### [The task]
Go to the line in the data below that contains "Page size: 1275x1650.". Write it out exactly, along with every later line through the last, and nothing else.

### [Data to examine]
--------

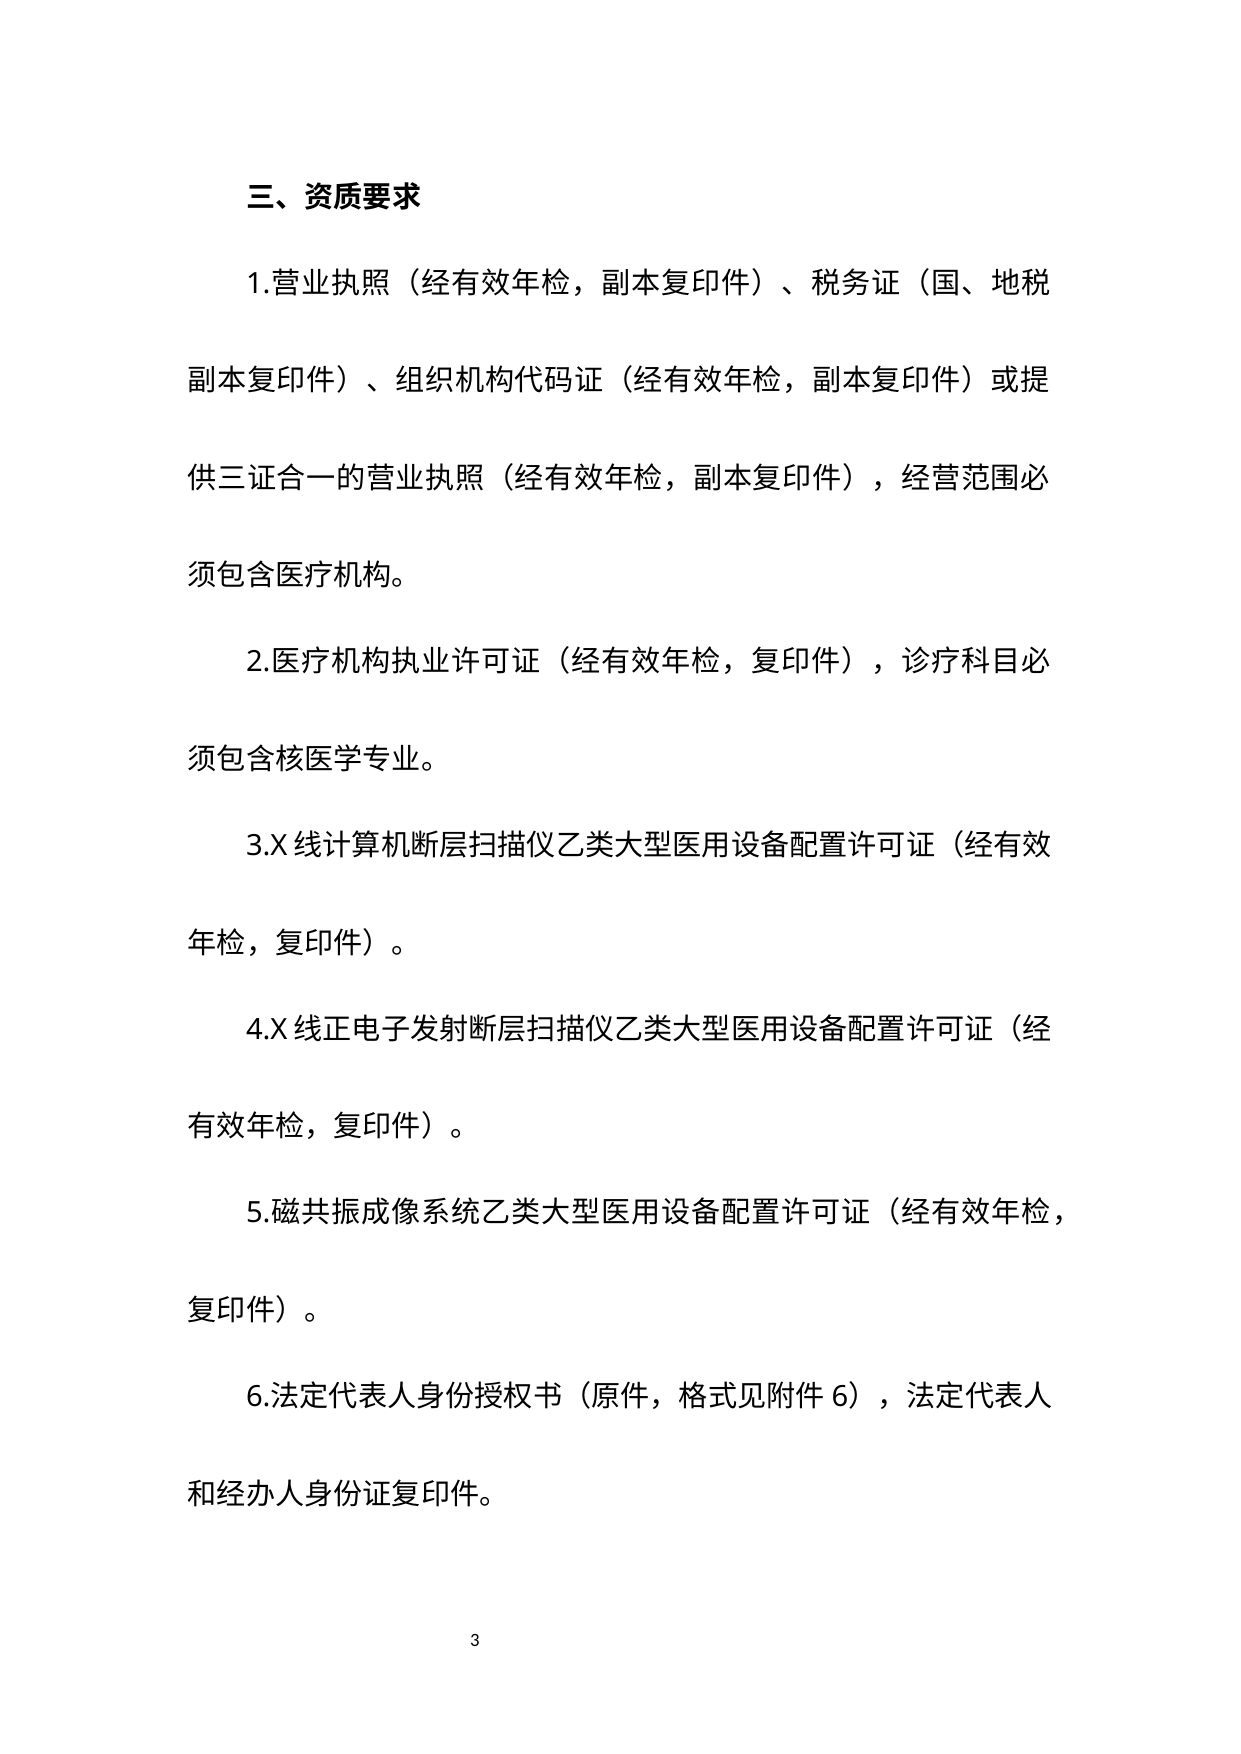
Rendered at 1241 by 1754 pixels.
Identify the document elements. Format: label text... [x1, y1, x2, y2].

text 2.医疗机构执业许可证（经有效年检，复印件），诊疗科目必须包含核医学专业。 [187, 627, 1053, 789]
text 4.X线正电子发射断层扫描仪乙类大型医用设备配置许可证（经有效年检，复印件）。 [187, 994, 1053, 1157]
text 三、资质要求 [187, 162, 1053, 227]
text 1.营业执照（经有效年检，副本复印件）、税务证（国、地税副本复印件）、组织机构代码证（经有效年检，副本复印件）或提供三证合一的营业执照（经有效年检，副本复印件），经营范围必须包含医疗机构。 [187, 248, 1053, 606]
text 3.X线计算机断层扫描仪乙类大型医用设备配置许可证（经有效年检，复印件）。 [187, 810, 1053, 973]
text 6.法定代表人身份授权书（原件，格式见附件6），法定代表人和经办人身份证复印件。 [187, 1361, 1053, 1524]
text 5.磁共振成像系统乙类大型医用设备配置许可证（经有效年检，复印件）。 [187, 1178, 1053, 1340]
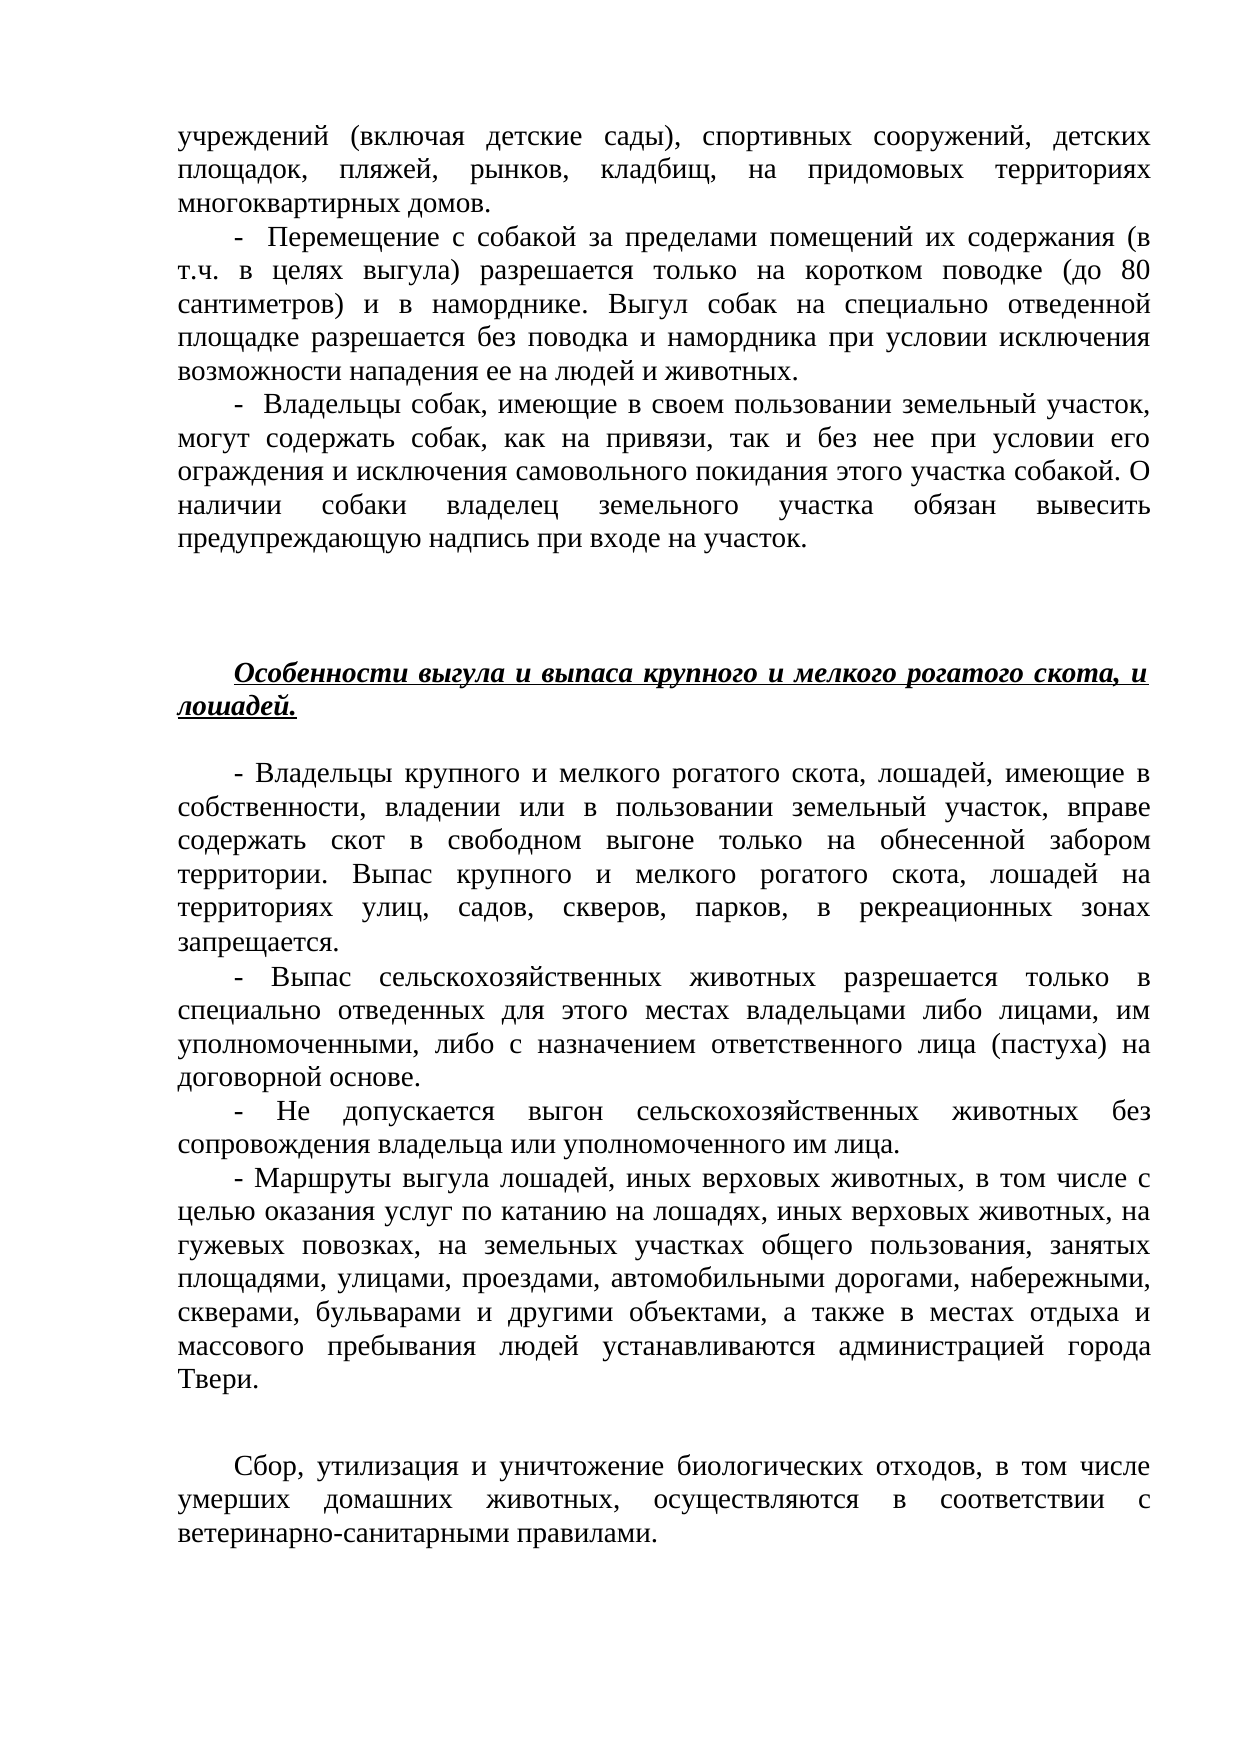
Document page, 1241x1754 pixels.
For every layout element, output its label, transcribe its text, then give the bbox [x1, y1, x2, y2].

text - Владельцы крупного и мелкого рогатого скота, лошадей, имеющие в собственности, владении или в пользовании земельный участок, вправе содержать скот в свободном выгоне только на обнесенной забором территории. Выпас крупного и мелкого рогатого скота, лошадей на территориях улиц, садов, скверов, парков, в рекреационных зонах запрещается. [177, 755, 1152, 959]
text - Выпас сельскохозяйственных животных разрешается только в специально отведенных для этого местах владельцами либо лицами, им уполномоченными, либо с назначением ответственного лица (пастуха) на договорной основе. [177, 959, 1152, 1093]
text Сбор, утилизация и уничтожение биологических отходов, в том числе умерших домашних животных, осуществляются в соответствии с ветеринарно-санитарными правилами. [177, 1448, 1152, 1548]
text Особенности выгула и выпаса крупного и мелкого рогатого скота, и лошадей. [177, 655, 1152, 722]
text - Маршруты выгула лошадей, иных верховых животных, в том числе с целью оказания услуг по катанию на лошадях, иных верховых животных, на гужевых повозках, на земельных участках общего пользования, занятых площадями, улицами, проездами, автомобильными дорогами, набережными, скверами, бульварами и другими объектами, а также в местах отдыха и массового пребывания людей устанавливаются администрацией города Твери. [177, 1160, 1152, 1395]
text - Перемещение с собакой за пределами помещений их содержания (в т.ч. в целях выгула) разрешается только на коротком поводке (до 80 сантиметров) и в наморднике. Выгул собак на специально отведенной площадке разрешается без поводка и намордника при условии исключения возможности нападения ее на людей и животных. [177, 219, 1152, 386]
text - Не допускается выгон сельскохозяйственных животных без сопровождения владельца или уполномоченного им лица. [177, 1093, 1152, 1160]
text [177, 118, 1152, 219]
text - Владельцы собак, имеющие в своем пользовании земельный участок, могут содержать собак, как на привязи, так и без нее при условии его ограждения и исключения самовольного покидания этого участка собакой. О наличии собаки владелец земельного участка обязан вывесить предупреждающую надпись при входе на участок. [177, 386, 1152, 554]
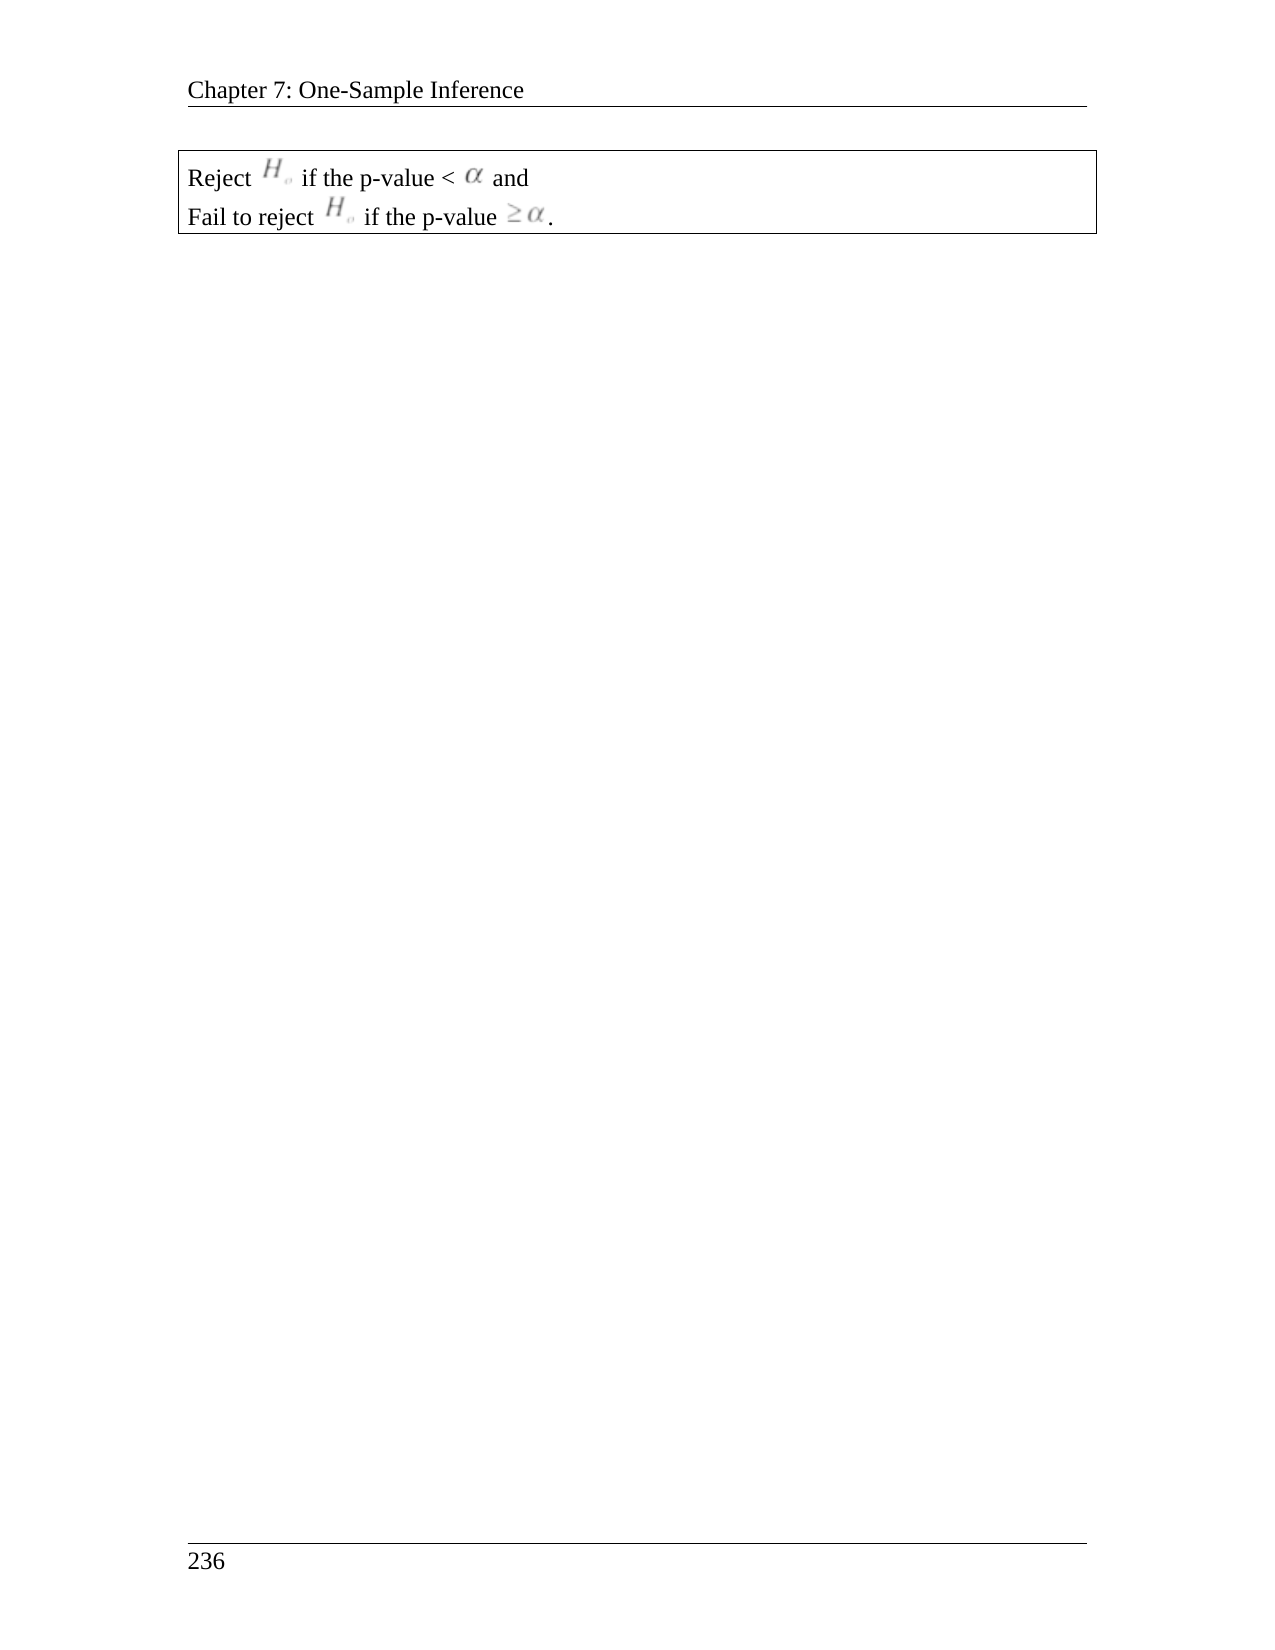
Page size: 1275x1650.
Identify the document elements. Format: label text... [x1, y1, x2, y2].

text Reject if the p-value < and [179, 151, 1096, 189]
text Fail to reject if the p-value . [179, 189, 1096, 233]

--------

### [Response to the exercise]
Page size: 1275x1650.
Identify the document elements. Format: label text... [x1, y1, x2, y2].

text Reject if the p-value < and [179, 151, 1096, 189]
text Fail to reject if the p-value . [179, 189, 1096, 233]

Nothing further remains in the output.